Das beginnt bei uns Menschen. Wir müssen lernen, darüber zu sprechen, zu diskutieren, mit Freunden, in der Familie und insbesondere am Arbeitsplatz. Es kann nicht sein, dass ich wegen Rückenproblemen meinen Arbeitgeber um einen Hochtisch bitte, aber ich es nicht wage, ihn anzusprechen, wenn ich Angststörungen oder depressive Phasen habe. Wir müssen als Individuen das Problem angehen und auch das System anpassen.
Was braucht es?
Die Prävention wird noch wenig von der öffentlichen Hand getragen. Es gibt kein Präventionsgesetz und wenig Mittel. Für die Sensibilisierung wird bereits einiges getan, aber Präventionsarbeit wird kaum von der öffentlichen Hand finanziert.
Es ist für uns nicht der Moment, neue Projekte zu starten. Wir müssen die Basis und die Struktur finanzieren.
Muriel Langenberger, Geschäftsleiterin Pro Mente Sana
Ist das ein Problem für Pro Mente Sana?
Bei der Beratung einer Person, die eine IV-Rente bezieht, können wir rund 80 Prozent der Kosten über die öffentliche Hand decken. Heute kommen aber immer mehr Menschen früher. Das ist positiv. So können wir helfen, bevor sich die Situation verschlimmert, und präventiv wirken. Es braucht also nicht nur Gelder für die Gesundheit, Pflege und Sensibilisierung, sondern auch für die Früherkennung und die «sekundäre Prävention». Hier sind wir auch als Organisation gefordert und müssen noch verstärkt mit den Kantonen verhandeln.

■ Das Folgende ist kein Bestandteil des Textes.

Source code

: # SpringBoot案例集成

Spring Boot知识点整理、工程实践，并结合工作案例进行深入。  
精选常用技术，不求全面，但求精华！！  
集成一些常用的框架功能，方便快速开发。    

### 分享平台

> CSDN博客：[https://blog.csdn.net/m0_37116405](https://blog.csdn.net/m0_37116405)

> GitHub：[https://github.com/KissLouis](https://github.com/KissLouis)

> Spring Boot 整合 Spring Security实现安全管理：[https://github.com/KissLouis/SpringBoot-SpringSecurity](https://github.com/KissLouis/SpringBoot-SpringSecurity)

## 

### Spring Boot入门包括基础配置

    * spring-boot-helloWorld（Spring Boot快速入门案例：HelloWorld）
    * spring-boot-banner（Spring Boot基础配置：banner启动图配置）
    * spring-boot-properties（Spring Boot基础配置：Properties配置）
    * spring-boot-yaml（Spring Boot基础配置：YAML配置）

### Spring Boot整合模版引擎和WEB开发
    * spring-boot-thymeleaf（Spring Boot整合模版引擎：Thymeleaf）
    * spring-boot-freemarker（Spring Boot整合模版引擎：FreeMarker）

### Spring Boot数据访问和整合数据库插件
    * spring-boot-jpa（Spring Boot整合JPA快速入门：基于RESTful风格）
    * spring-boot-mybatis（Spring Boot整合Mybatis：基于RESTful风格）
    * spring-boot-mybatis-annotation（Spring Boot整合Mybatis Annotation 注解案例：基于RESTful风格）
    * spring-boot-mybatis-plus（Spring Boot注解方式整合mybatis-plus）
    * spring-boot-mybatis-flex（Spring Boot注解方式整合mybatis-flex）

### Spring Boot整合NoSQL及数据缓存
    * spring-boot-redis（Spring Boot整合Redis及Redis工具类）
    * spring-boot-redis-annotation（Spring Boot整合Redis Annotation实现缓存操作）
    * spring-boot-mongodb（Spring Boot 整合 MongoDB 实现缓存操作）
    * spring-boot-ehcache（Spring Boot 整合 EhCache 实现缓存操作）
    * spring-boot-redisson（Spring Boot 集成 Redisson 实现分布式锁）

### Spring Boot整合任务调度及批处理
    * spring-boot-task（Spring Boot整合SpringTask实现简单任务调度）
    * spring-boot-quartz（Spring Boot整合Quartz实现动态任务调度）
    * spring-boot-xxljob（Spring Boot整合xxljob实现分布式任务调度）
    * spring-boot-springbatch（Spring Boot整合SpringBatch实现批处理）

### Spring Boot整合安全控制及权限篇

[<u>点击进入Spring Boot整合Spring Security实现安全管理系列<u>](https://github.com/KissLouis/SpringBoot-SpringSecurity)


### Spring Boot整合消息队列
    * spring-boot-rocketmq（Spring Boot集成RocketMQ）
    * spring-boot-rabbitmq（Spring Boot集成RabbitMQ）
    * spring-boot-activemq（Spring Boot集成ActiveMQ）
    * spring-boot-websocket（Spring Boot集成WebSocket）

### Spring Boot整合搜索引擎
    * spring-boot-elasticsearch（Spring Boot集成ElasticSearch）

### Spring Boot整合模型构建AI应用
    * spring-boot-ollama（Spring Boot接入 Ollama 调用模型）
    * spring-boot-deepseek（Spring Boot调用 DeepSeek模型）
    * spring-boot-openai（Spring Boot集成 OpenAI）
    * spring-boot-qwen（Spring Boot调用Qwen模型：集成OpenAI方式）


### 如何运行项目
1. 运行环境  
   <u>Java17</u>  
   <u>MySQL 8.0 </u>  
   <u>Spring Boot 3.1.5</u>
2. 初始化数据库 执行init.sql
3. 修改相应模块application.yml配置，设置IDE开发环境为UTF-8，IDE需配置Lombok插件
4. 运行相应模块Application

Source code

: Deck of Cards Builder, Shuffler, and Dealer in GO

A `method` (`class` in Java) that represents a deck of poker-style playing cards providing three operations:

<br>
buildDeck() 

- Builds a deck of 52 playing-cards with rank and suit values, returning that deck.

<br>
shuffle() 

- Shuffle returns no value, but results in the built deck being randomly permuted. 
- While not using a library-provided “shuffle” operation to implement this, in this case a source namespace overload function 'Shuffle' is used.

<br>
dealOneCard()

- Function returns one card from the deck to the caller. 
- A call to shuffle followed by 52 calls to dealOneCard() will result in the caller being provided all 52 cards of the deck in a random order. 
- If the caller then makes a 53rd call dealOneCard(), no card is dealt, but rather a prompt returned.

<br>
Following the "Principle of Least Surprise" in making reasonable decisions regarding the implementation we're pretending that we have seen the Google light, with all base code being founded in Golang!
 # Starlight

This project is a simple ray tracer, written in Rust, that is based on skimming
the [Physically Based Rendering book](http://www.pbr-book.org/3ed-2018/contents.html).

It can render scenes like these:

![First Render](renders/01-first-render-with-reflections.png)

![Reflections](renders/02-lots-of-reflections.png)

Wie arbeiten Sie mit anderen Organisationen zusammen?
Pro Säule in unserem Geschäftsmodell haben wir ein spezifisches Netzwerk. Wir arbeiten mit Förder- und Partnerstiftungen. Im Bereich Sensibilisierung engagieren wir uns stark mit Gesundheitsförderung Schweiz. In der Prävention arbeiten wir mit der Beisheim Stiftung und vernetzen uns stark mit der Wirtschaft. Viele Unternehmen realisieren, dass die Themen Erschöpfungsdepression und Burnout sie intensiv betrifft und direkte und indirekte Folgekosten haben kann. Dann arbeiten wir mit Dach- und Fachverbänden. Im Recovery-Programm, das Betroffenen auf dem Weg zur Genesung und Reintegration begleitet, sind psychiatrische Kliniken und weitere Institutionen unsere Partner.
Können Stiftungen Pro Mente Sana in der aktuellen Situation zusätzlich unterstützen?
Es haben uns schon Stiftungen kontaktiert, weil unsere Arbeit in ihren Förderbereich falle. Sie haben uns gefragt, ob wir ein Projekt hätten, das sie unterstützen können. Aber gerade das ist das Problem. Es ist für uns nicht der Moment, neue Projekte zu starten. Wir müssen die Basis und die Struktur finanzieren. In der Vergangenheit haben wir vielleicht zu oft Projekte durchgeführt und uns verzettelt. Aber schliesslich ist das eine generelle Fragestellung, mit dem sich der Sektor auseinandersetzt, der Wechsel von einer Projekt- zu einer Strukturfinanzierung.